La mort est plus aisée à supporter sans y penser que la pensée de la mort sans péril.
Montaigne, Essais, III, 4, De la diversion, éd. Balsamo et alii, Pléiade, p. 875. « Celui qui meurt en la mêlée, les armes à la main, il n’étudie pas lors la mort, il ne la sent, ni ne la considère : l’ardeur du combat l’emporte. »
Méré, Maximes, 76. « La crainte de la mort est plus sensible que la mort même ». Selon Brunschvicg minor, c’est une traduction de Publius Syrus : « mortem timere crudelius est quam mori. » Voir Œuvres complètes d’Horace, de Juvénal…, éd. D. Nisard (dir.), Paris, F. Didot, 1869, p. 789.
La Rochefoucauld, Maximes, 21, éd. Truchet, Garnier, 1967. « Ceux qu’on condamne au supplice affectent quelquefois une constance et un mépris de la mort qui n’est en effet que la crainte de l’envisager. De sorte qu’on peut dire que cette constance et ce mépris sont à leur esprit ce que le bandeau est à leurs yeux. » Voir le Manuscrit Liancourt, 150, éd. Truchet, p. 427, dont le texte est différent : diverses attitudes des condamnés ; idée qu’ils cherchent à s’étourdir, et à ne pas penser à la mort. L’analogie est donnée : la froideur fait à l’esprit ce que le mouchoir fait aux yeux. Il semble que l’expression est plus concrète que la définitive.
La Rochefoucauld, Maximes, 26, p. 13, éd. Truchet, Garnier, 1967. « Le soleil ni la mort ne se peuvent regarder fixement. »
Sellier Philippe, Pascal et saint Augustin, Paris, Colin, 1970, p. 26 sq., sur la pensée de la mort.
La remarque de Pascal constitue une justification du divertissement qui montre bien que cette attitude de suite n’est pas incohérente. À partir du moment où l’on considère que la peur de la mort est plus insupportable que le comble de malheur qu’est la mort même, et qu’a fortiori cette pensée est encore plus irrémédiable que la mort qui l’est déjà par elle-même, la seule chose que l’on puisse faire est de chercher à s’ôter cette pensée : le divertissement apporte précisément cet oubli. Pascal montre ainsi, non sans ironie, que cette imprévoyance, que les philosophes jugent absurde, a sa logique propre, et apporte une solution cohérente au problème de la peur de la mort.
À un stade plus profond de l’analyse, Pascal pense évidemment que, toute effrayante qu’elle soit, cette peur de la mort a au moins cela de bon que, si elle ne se résout pas par le divertissement, elle peut conduire l’homme de la connaissance de sa condition misérable à la recherche.

============

CONSIGNE 1.
Mettez sous forme de liste numérotée les lignes des relevés comprises entre celle qui contient « Seleccionar página » et la fin des relevés, bornes incluses, sans les lignes vides.

============

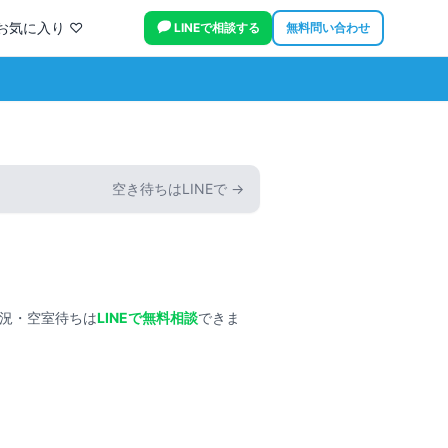
お気に入り ♡
LINEで相談する
無料問い合わせ
空き待ちはLINEで →
況・空室待ちは
LINEで無料相談
できま
タップで拡大
外観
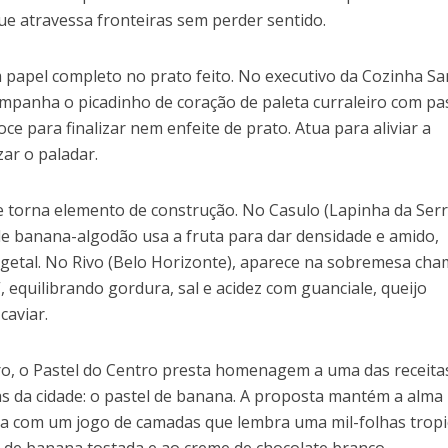
ue atravessa fronteiras sem perder sentido.
 papel completo no prato feito. No executivo da Cozinha Sa
ompanha o picadinho de coração de paleta curraleiro com pa
ce para finalizar nem enfeite de prato. Atua para aliviar a
zar o paladar.
 torna elemento de construção. No Casulo (Lapinha da Serr
de banana-algodão usa a fruta para dar densidade e amido,
getal. No Rivo (Belo Horizonte), aparece na sobremesa ch
equilibrando gordura, sal e acidez com guanciale, queijo
caviar.
o, o Pastel do Centro presta homenagem a uma das receita
as da cidade: o pastel de banana. A proposta mantém a alma
a com um jogo de camadas que lembra uma mil-folhas tropic
 de banana tostada e ao creme de chocolate branco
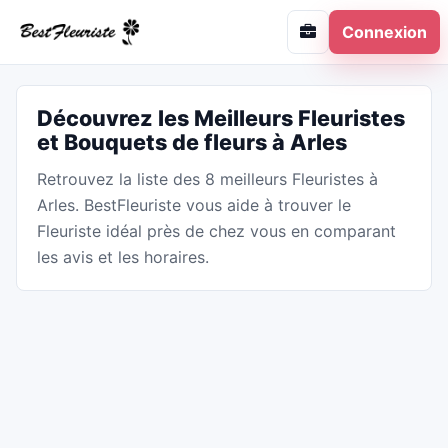
Connexion
Découvrez les Meilleurs Fleuristes
et Bouquets de fleurs à Arles
Retrouvez la liste des 8 meilleurs Fleuristes à
Arles. BestFleuriste vous aide à trouver le
Fleuriste idéal près de chez vous en comparant
les avis et les horaires.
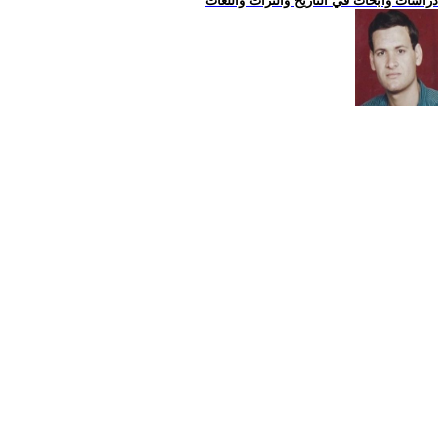
دراسات وابحاث في التاريخ والتراث واللغات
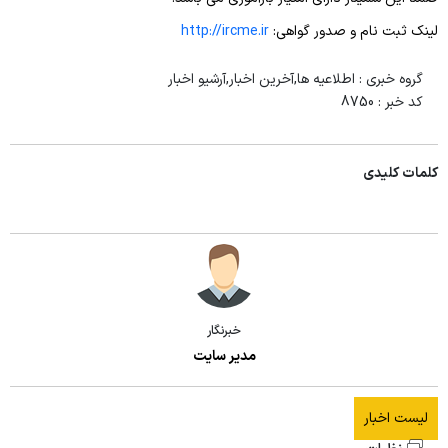
سمینار
لینک ثبت نام و صدور گواهی:
http://ircme.ir
کارگاه
گروه خبری :
اطلاعیه ها,آخرین اخبار,آرشیو اخبار
ژورنال کلاب
کد خبر :
8750
کلمات کلیدی
خبرنگار
مدیر سایت
لیست اخبار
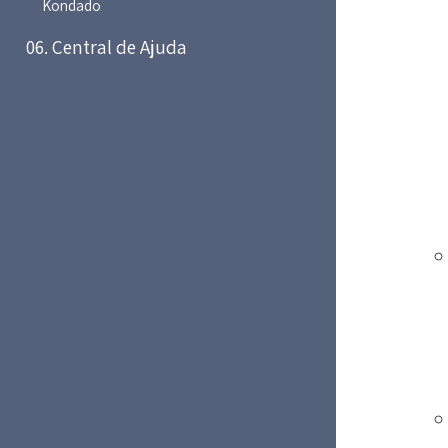
Kondado
06. Central de Ajuda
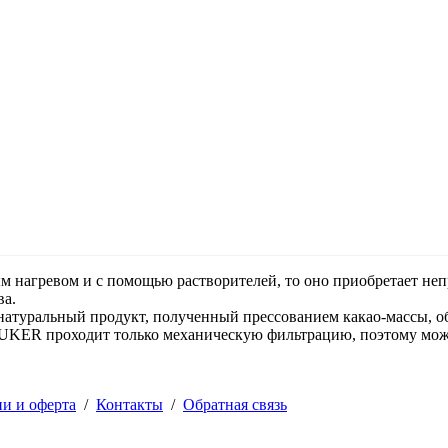
м нагревом и с помощью растворителей, то оно приобретает неп
ва.
о натуральный продукт, полученный прессованием какао-массы
LUKER проходит только механическую фильтрацию, поэтому может
ии и оферта
/
Контакты
/
Обратная связь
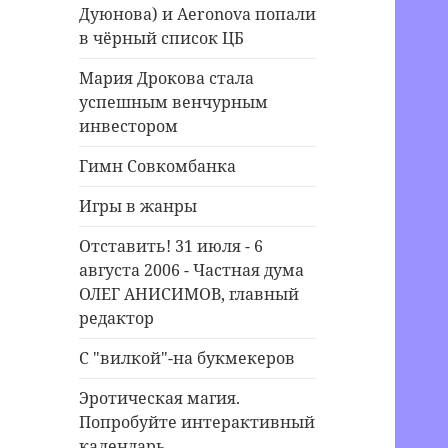
Дуюнова) и Aeronova попали
в чёрный список ЦБ
Мария Дрокова стала
успешным венчурным
инвестором
Гимн Совкомбанка
Игры в жанры
Отставить! 31 июля - 6
августа 2006 - Частная дума
ОЛЕГ АНИСИМОВ, главный
редактор
С "вилкой"-на букмекеров
Эротическая магия.
Попробуйте интерактивный
календарь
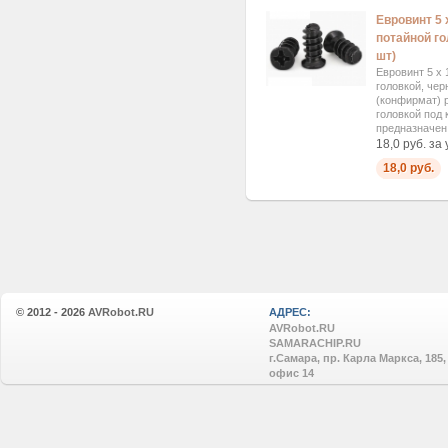
Евровинт 5 
потайной го
шт)
Евровинт 5 х 
головкой, чер
(конфирмат) 
головкой под 
предназначен 
18,0 руб. за
18,0 руб.
© 2012 - 2026
AVRobot.RU
АДРЕС:
AVRobot.RU
SAMARACHIP.RU
г.Самара, пр. Карла Маркса, 185,
офис 14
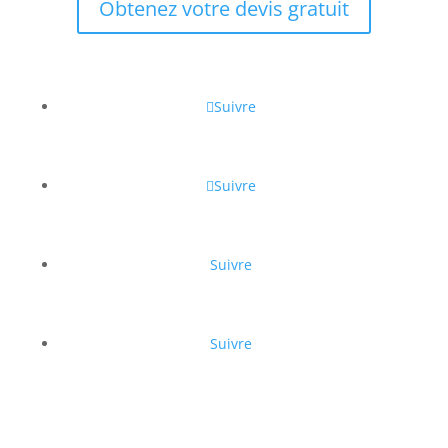
Obtenez votre devis gratuit
Suivre
Suivre
Suivre
Suivre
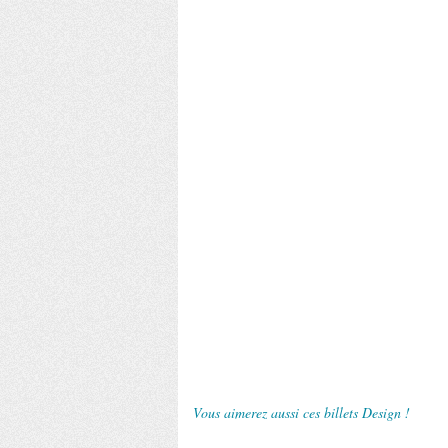
Vous aimerez aussi ces billets Design !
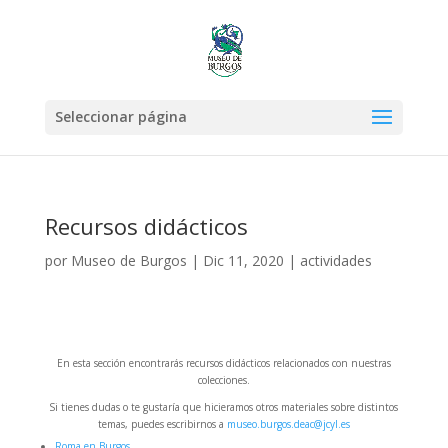
Seleccionar página
Recursos didácticos
por
Museo de Burgos
|
Dic 11, 2020
|
actividades
En esta sección encontrarás recursos didácticos relacionados con nuestras
colecciones.
Si tienes dudas o te gustaría que hicieramos otros materiales sobre distintos
temas, puedes escribirnos a
museo.burgos.deac@jcyl.es
Roma en Burgos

============

CONSIGNE 2.
Réécrivez l'extrait sur la pensée de la mort entre « La mort est plus aisée » et « 1869, p. 789. », inclus, en remplaçant « mêlée » par « bataille ».

RÉPONSE 1.
1. Seleccionar página
2. Recursos didácticos
3. por
4. Museo de Burgos
5. |
6. Dic 11, 2020
7. |
8. actividades
9. En esta sección encontrarás recursos didácticos relacionados con nuestras
10. colecciones.
11. Si tienes dudas o te gustaría que hicieramos otros materiales sobre distintos
12. temas, puedes escribirnos a
13. museo.burgos.deac@jcyl.es
14. Roma en Burgos

RÉPONSE 2.
La mort est plus aisée à supporter sans y penser que la pensée de la mort sans péril.
Montaigne, Essais, III, 4, De la diversion, éd. Balsamo et alii, Pléiade, p. 875. « Celui qui meurt en la bataille, les armes à la main, il n’étudie pas lors la mort, il ne la sent, ni ne la considère : l’ardeur du combat l’emporte. »
Méré, Maximes, 76. « La crainte de la mort est plus sensible que la mort même ». Selon Brunschvicg minor, c’est une traduction de Publius Syrus : « mortem timere crudelius est quam mori. » Voir Œuvres complètes d’Horace, de Juvénal…, éd. D. Nisard (dir.), Paris, F. Didot, 1869, p. 789.